The answers depend on your specific platform, but the sections that follow outline the process in general terms.

Mechanics of Connecting over TCP/IP

We’ll investigate the most common networking case: a network-based connection request over TCP/IP. In this case, the client is situated on one machine and the server resides on another, with the two connected on a TCP/IP network. It all starts with the client. The client makes a request using the Oracle client software (a set of provided application program interfaces, or APIs) to connect to a database. For example, the client issues the following:

[tkyte@dellpe ~]$ sqlplus scott/tiger@ora12cr1

SQL*Plus: Release Production on Mon Sep 2 15:25:06 2013

Copyright (c) 1982, 2013, Oracle. All rights reserved.

Last Successful login time: Mon Sep 02 2013 13:44:49 -04:00

Connected to:
Oracle Database 12c Enterprise Edition Release - 64bit Production
With the Partitioning, OLAP, Advanced Analytics and Real Application Testing options


Image Note The string ora12cr1 used here is unique to my configuration. I have a tnsnames.ora entry (more on that next) named ora12cr1. It is a TNS connect string that points to an existing, installed and configured Oracle 12c Release 1 instance on my network. You will be using your own TNS connect strings, unique to your installation.

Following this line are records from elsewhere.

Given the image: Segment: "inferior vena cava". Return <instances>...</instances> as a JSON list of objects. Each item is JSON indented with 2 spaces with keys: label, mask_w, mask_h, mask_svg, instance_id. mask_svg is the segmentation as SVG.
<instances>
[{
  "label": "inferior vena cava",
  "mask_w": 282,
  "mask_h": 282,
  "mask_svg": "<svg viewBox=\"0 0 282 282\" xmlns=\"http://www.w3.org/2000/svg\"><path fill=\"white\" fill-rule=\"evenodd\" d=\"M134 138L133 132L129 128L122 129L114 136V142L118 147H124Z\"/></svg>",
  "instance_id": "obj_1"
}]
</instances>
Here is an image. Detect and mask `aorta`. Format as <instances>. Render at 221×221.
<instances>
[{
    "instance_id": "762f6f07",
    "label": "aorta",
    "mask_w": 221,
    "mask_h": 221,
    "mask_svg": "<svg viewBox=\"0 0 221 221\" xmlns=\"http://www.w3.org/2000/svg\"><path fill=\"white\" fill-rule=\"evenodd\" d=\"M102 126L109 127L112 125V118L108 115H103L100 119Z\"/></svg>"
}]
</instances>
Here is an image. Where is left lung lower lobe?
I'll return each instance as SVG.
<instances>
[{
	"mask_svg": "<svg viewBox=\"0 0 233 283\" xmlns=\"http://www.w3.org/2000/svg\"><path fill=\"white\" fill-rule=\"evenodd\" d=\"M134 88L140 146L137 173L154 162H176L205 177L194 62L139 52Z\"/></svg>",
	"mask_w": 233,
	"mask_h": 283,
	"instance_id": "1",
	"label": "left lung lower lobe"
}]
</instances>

Here, the client is the program SQL*Plus, scott/tiger is the username and password, and ora12cr1 is a TNS service name. TNS stands for Transparent Network Substrate and is “foundation” software built into the Oracle client that handles remote connections, allowing for peer-to-peer communication. The TNS connection string tells the Oracle software how to connect to the remote database. Generally, the client software running on your machine will read a file called tnsnames.ora. This is a plain-text configuration file commonly found in the$ORACLE_HOME/network/admin directory ($ORACLE_HOME represents the full path to your Oracle installation directory). It will have entries that look like this:

SCOTT@ORA12CR1> !cat $ORACLE_HOME/network/admin/tnsnames.ora
# tnsnames.ora Network Configuration File: /home/ora12cr1/app/ora12cr1/product/12.1.0/dbhome_1/network/admin/tnsnames.ora
# Generated by Oracle configuration tools.

ORA12CR1 =
(SERVICE_NAME = ora12cr1)

This configuration information allows the Oracle client software to map the TNS connection string we used, ora12cr1, into something useful—namely, a hostname, a port on that host on which a listener process will accept connections, the service name of the database on the host to which we wish to connect, and so on. A service name represents groups of applications with common attributes, service level thresholds, and priorities. The number of instances offering the service is transparent to the application, and each database instance may register with the listener as willing to provide many services. So, services are mapped to physical database instances and allow the DBA to associate certain thresholds and priorities with them.

This string, ora12cr1, could have been resolved in other ways. For example, it could have been resolved using a naming service provided by the Lightweight Directory Access Protocol (LDAP) server, similar in purpose to DNS for hostname resolution. However, use of thetnsnames.ora file is common in most small to medium installations (as measured by the number of hosts that need to connect to the database) where the number of copies of such a configuration file is manageable.


The easy connect method allows you to connect to a remote database without the need of a tnsnames.ora file (or other methods of resolving the location of the database). If you know the name of the host, server, port, and service name, you can directly enter those on the command line. The syntax is as follows:

sqlplus username@[//]host[:port][/service_name][:server][/instance_name]

For example, assuming the host name is hesta, the port is 1521, and the service name is ora12cr1, then you can connect as follows:

$ sqlplus user/pass@hesta:1521/ora12cr1

The easy connect method is handy for situations in which you’re troubleshooting connectivity issues or when you don’t have a tnsnames.ora file available (or other ways to resolve the remote connection).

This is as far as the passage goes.